Lurah Cipinang Melayu Agus Sulaeman menuturkan, sebagian wilayah, seperti RW 005, RW 010, dan RW 013, masih berusaha beranjak dari status zona merah Covid-19. Aparat kelurahan bersama kepolisian setempat mendorong warga lebih berperan aktif dalam penanganan pandemi, sesuai dengan instruksi gubernur.
”Sebagian RW ada yang menjadi binaan program Kampung Tangguh Jaya dari Polda Metro Jaya, sebagian lainnya juga adalah program Kampung Tangguh dan Kampung Siaga dari Pemprov DKI Jakarta. Semua semangatnya sama, yaitu untuk memutus rantai penularan pandemi,” katanya.
Menurut Agus, koordinasi dengan RW turut memudahkan pembaruan data warga untuk Covid-19. Dengan cara itu, ia berharap dapat mempercepat penanganan dari instansi terkait.
Upaya menekan laju kasus di tingkat warga juga berjalan di Kelurahan Menteng, Menteng, Jakarta Pusat. Ketua RW 009 Menteng Achmad Amir menyebutkan, sekitar 10 warga di lingkungannya masih berstatus positif Covid-19. Dia meminta warga setempat untuk mengurangi aktivitas keluar rumah.
Achmad menjalankan instruksi pendataan serta imbauan pembatasan bagi warga. Namun, pada praktiknya, tidak semua warga bisa mengurangi mobilitas karena berkaitan dengan pekerjaan sehari-hari.
”Ada usulan menutup akses wilayah lingkungan setempat selama masih berstatus zona merah. Tetapi, kan, tidak semua orang bisa seperti itu. Ada yang masih harus tiap hari bekerja. Apa jadinya kalau mereka tidak boleh keluar rumah?” ucap Achmad.
Pembatasan di lingkungan warga tanpa ketegasan untuk mengurangi mobilitas di tempat publik akan tetap berisiko penularan.

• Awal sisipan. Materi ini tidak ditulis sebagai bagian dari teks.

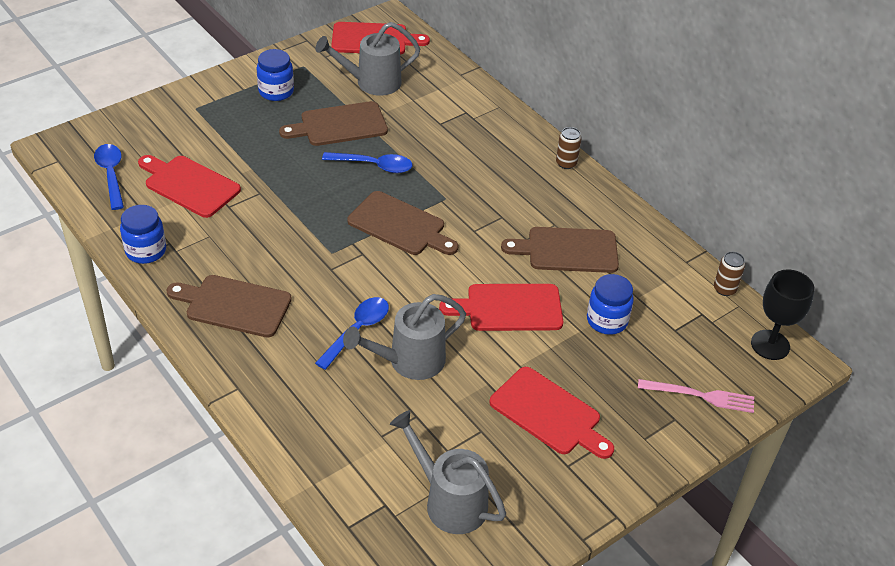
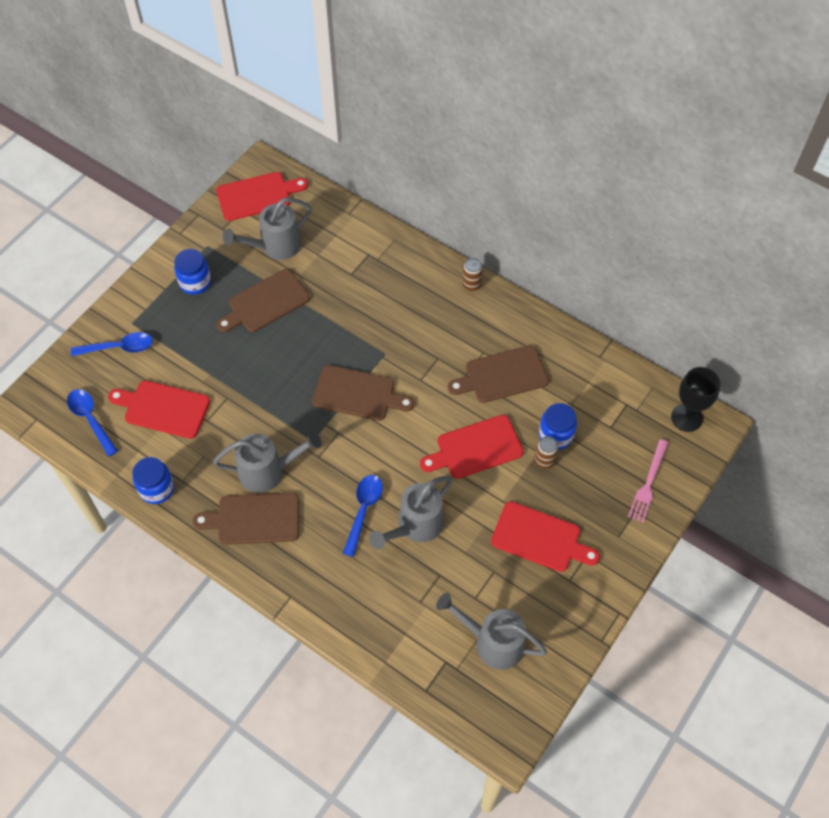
camera: 15 degrees left, 15 degrees up
blue spoon [322,152,413,173] -> blue spoon moved to [71,332,153,356]
pink fork [638,379,754,413] -> pink fork turned 120 degrees clockwise [628,439,669,522]
brown can [714,252,745,296] -> brown can moved to [534,436,558,469]
none -> grey watering can [213,431,322,493]

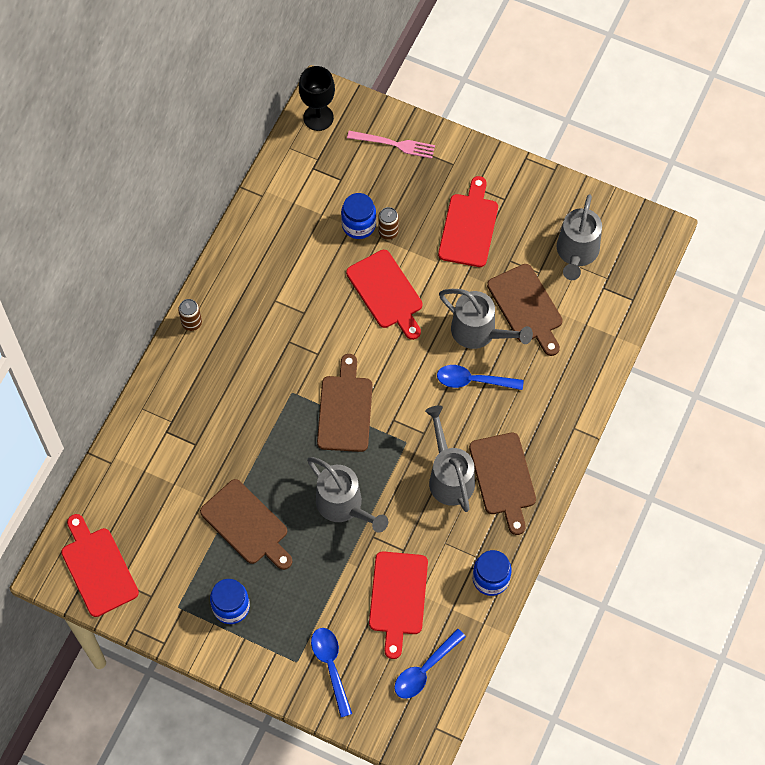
camera: 100 degrees left, 5 degrees up
grey watering can [223,198,312,260] -> grey watering can moved to [307,457,388,533]
brown cutting board [448,346,549,403] -> brown cutting board moved to [487,264,563,356]

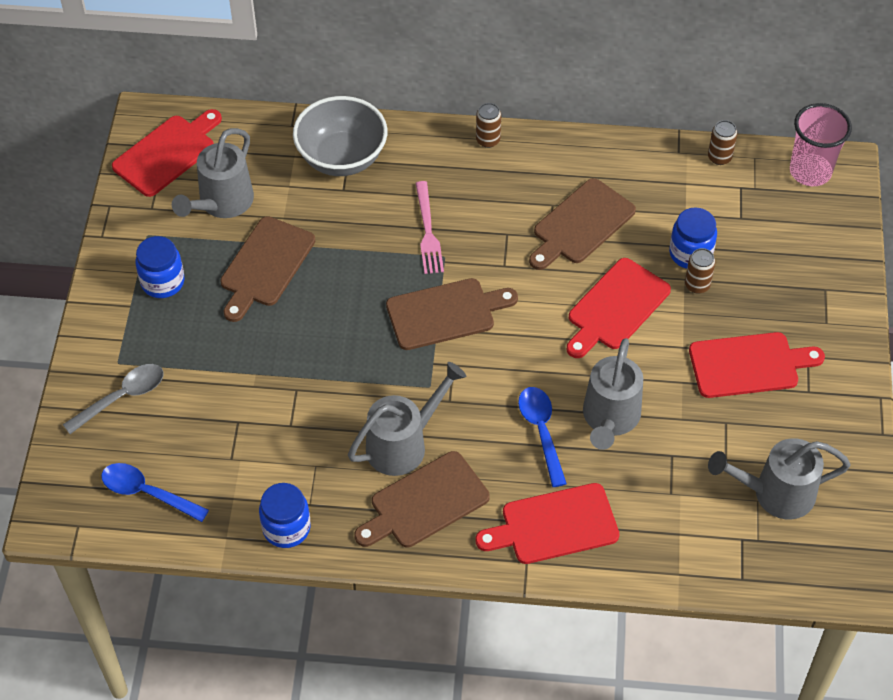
camera: 70 degrees right, 10 degrees down
black goblet [299,66,335,131] -> pink cup [790,103,852,186]
grey watering can [307,457,388,533] -> grey watering can moved to [172,128,254,218]
blue spoon [311,628,352,717] -> grey spoon [63,364,164,434]
pink fork [347,131,435,159] -> pink fork moved to [415,181,444,274]
red cutting board [369,551,428,659] -> red cutting board moved to [475,483,619,564]
brown cutting board [487,264,563,356] -> brown cutting board moved to [529,178,636,270]
none -> grey bowl [293,96,387,176]
none -> brown can [708,120,737,165]

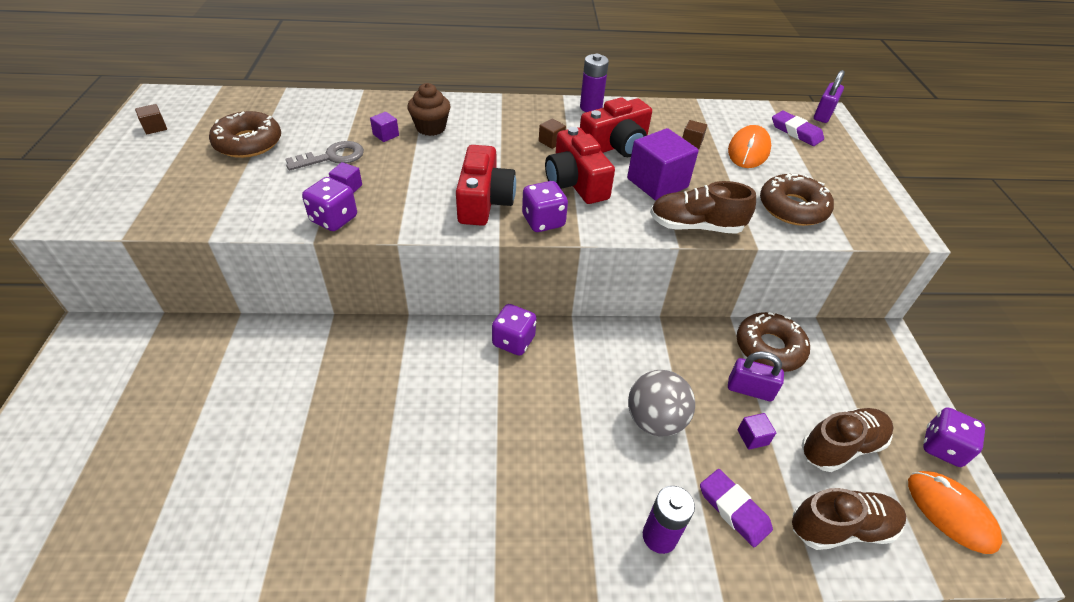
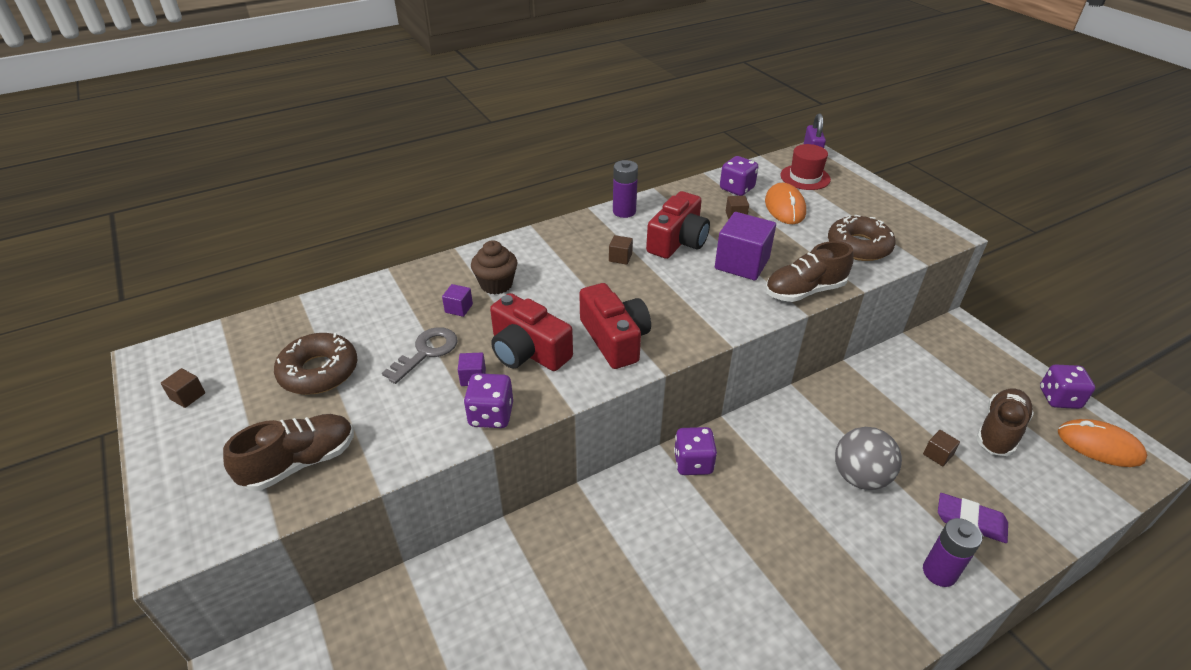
camera: 25 degrees left, 5 degrees down
purple dice [522,181,568,232] -> purple dice moved to [720,156,758,196]
red camera [545,127,615,204] -> red camera moved to [490,293,573,371]
purple padlock [728,351,784,401] -> none
brown donut [737,312,810,372] -> none
purple cube [737,413,776,450] -> brown cube [923,430,960,466]
purple eraser [772,111,824,146] -> red hat [780,144,831,190]
brown shoe [792,488,906,550] -> brown shoe moved to [223,414,354,491]

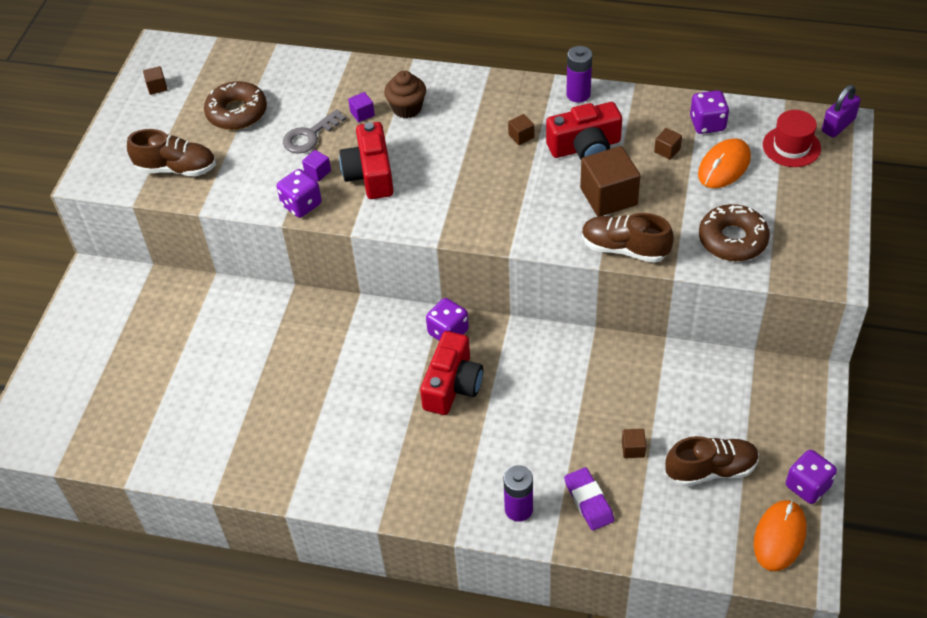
camera: 45 degrees right, 10 degrees up
grey key [382,327,457,384] -> grey key turned 150 degrees clockwise [283,109,346,154]
red camera [579,283,651,369] -> red camera moved to [420,331,483,415]
purple cube [715,212,776,280] -> brown cube [580,146,641,217]
grey ball [835,427,902,490] -> none
orange mouse [1058,419,1147,467] -> orange mouse turned 45 degrees clockwise [754,500,807,571]

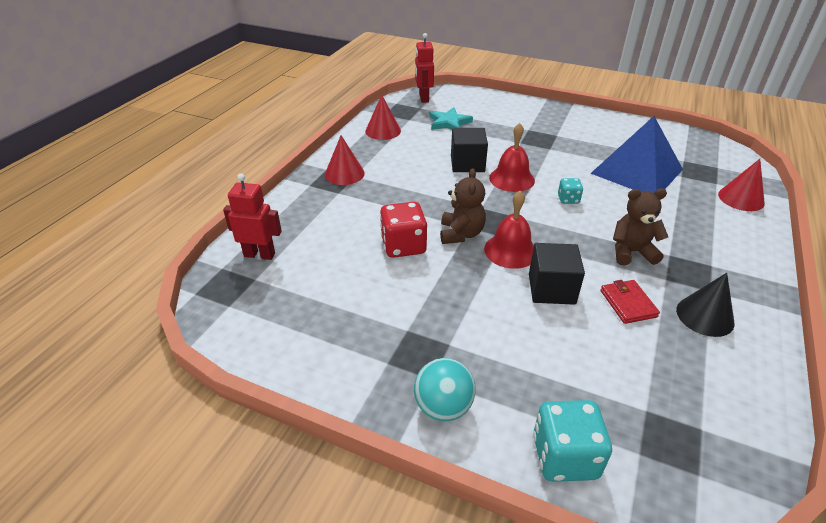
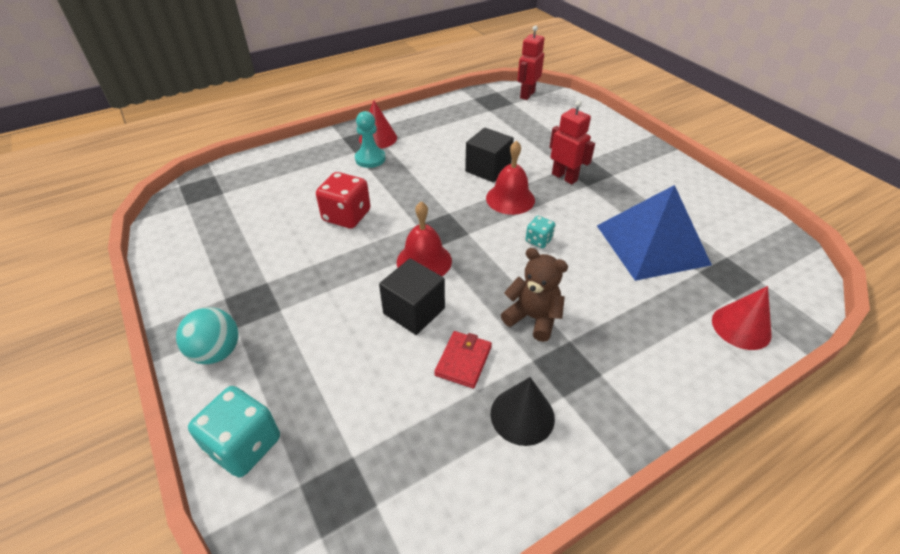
camera: 35 degrees right, 5 degrees up
red robot [223,173,282,260] -> red robot moved to [550,100,595,184]
red cone [365,95,401,140] -> none
turquoise star [429,107,473,130] -> none
brown teddy bear [440,168,486,244] -> none
none -> turquoise pawn [355,111,386,168]

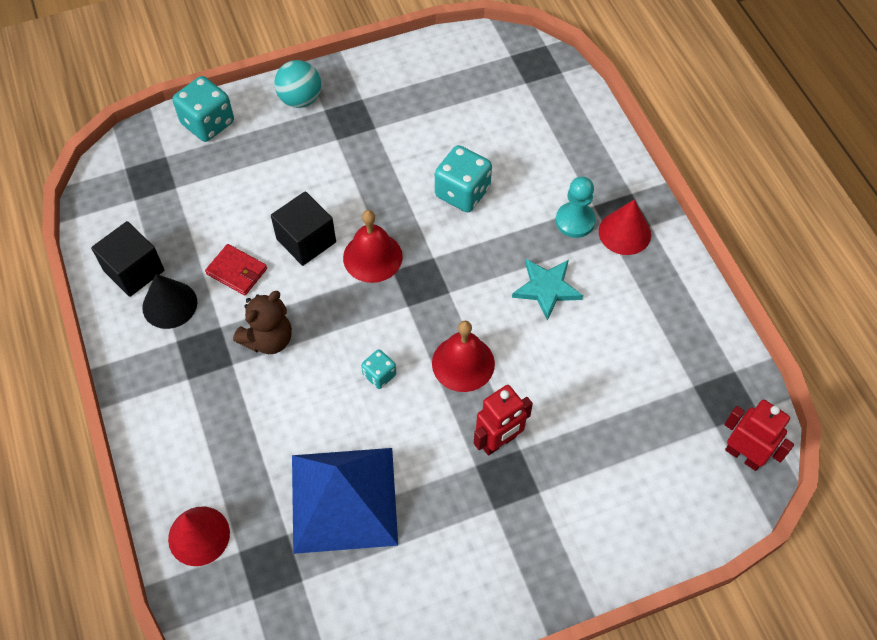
camera: 100 degrees right, 15 degrees up
red dice [316,172,370,229] -> turquoise dice [435,145,492,212]
black cube [465,128,514,182] -> black cube moved to [91,221,164,297]
none -> turquoise star [512,259,583,321]

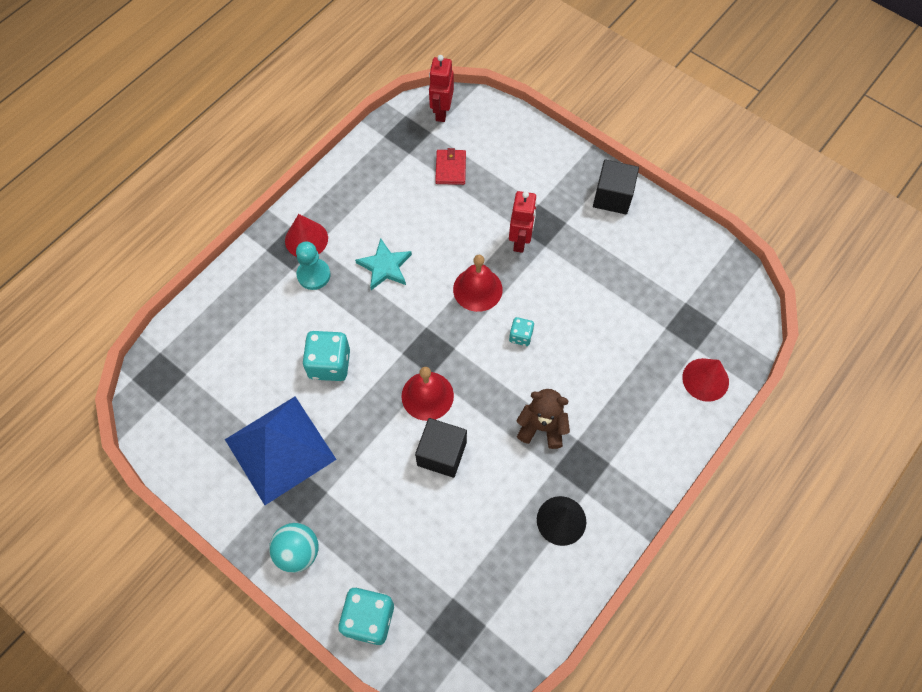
camera: 120 degrees left, 5 degrees up
black cube [91,221,164,297] -> black cube moved to [593,159,639,214]
red wallet [205,244,267,295] -> red wallet moved to [435,148,466,185]
blue pyramid [292,448,398,554] -> blue pyramid moved to [225,397,337,505]
red robot [474,385,533,456] -> red robot turned 75 degrees clockwise [509,191,537,253]

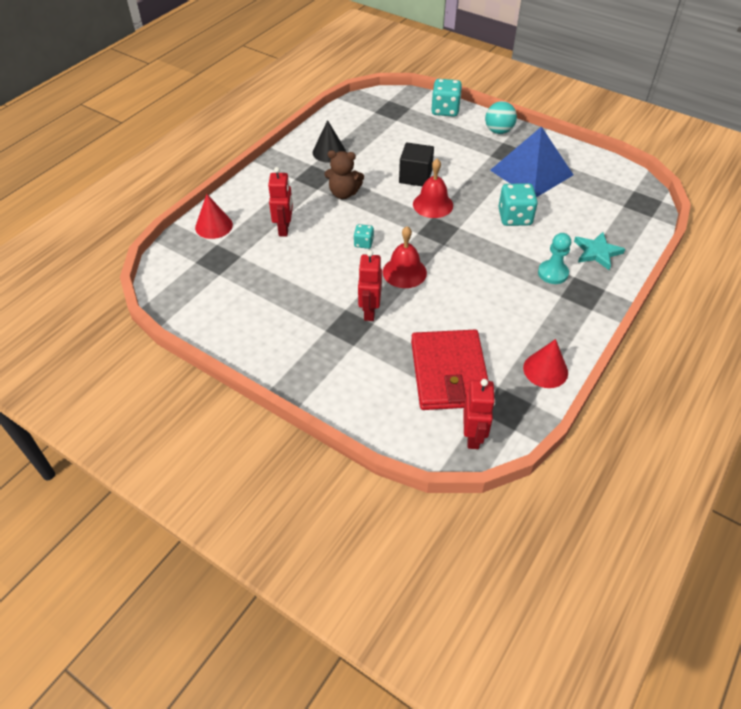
camera: 175 degrees right, 15 degrees down
red cone [285,214,328,257] -> red cone moved to [523,339,568,388]
turquoise star [355,238,412,290] -> turquoise star moved to [574,232,625,270]
red wallet [435,148,466,185] -> red wallet [411,330,489,410], size x2.17
black cube [593,159,639,214] -> none
none -> red robot [268,167,293,236]

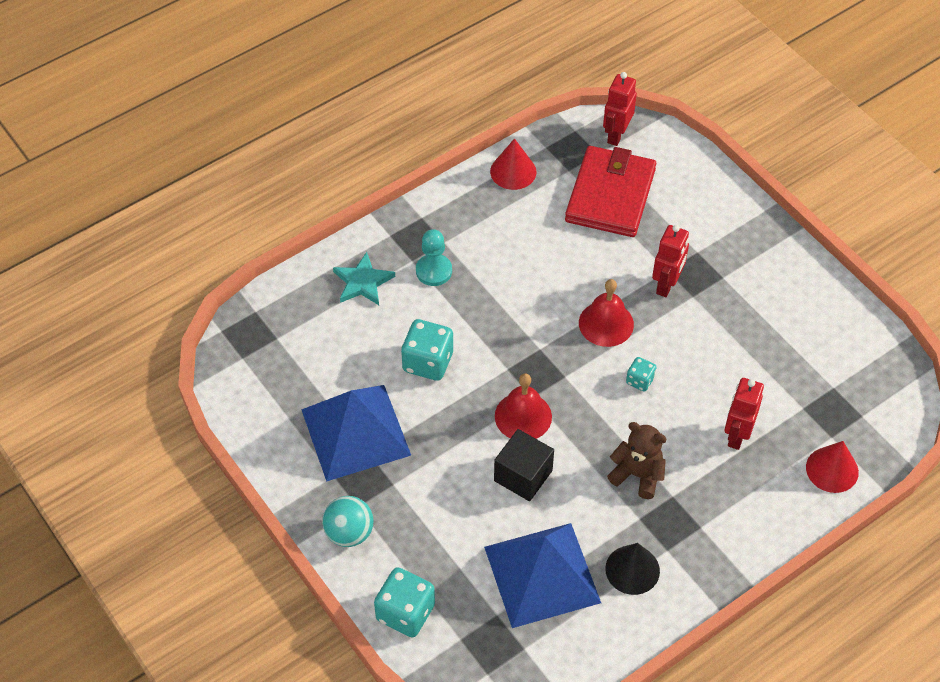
camera: 160 degrees left, 5 degrees up
none -> blue pyramid [484,523,601,628]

Sementara kasus positif Covid-19 aktif di Jakarta masih cukup tinggi. Hingga 15 Februari, sebanyak 265 dari total 267 kelurahan di DKI Jakarta tercatat memiliki kasus positif Covid-19. Pemprov DKI Jakarta merinci sebanyak 82 lingkungan RW berstatus zona merah per 4 Februari.
Epidemiolog dari Fakultas Kesehatan Masyarakat Universitas Indonesia, Tri Yunis Miko, memandang, pembatasan mikro masih menyisakan celah mobilitas warga. Selama mobilitas itu belum berkurang, masih akan ada potensi penularan Covid-19.
Tri menyarankan potensi kerumunan di angkutan publik, kantor, dan fasilitas umum harus tetap diantisipasi. Pelonggaran mobilitas di tempat berpotensi kerumunan akan menyebabkan risiko penambahan kasus lagi.
”Pembatasan di lingkungan warga tanpa ketegasan untuk mengurangi mobilitas di tempat publik akan tetap berisiko penularan. Pembatasan mobilitas jangan lagi setengah-setengah,” ujarnya.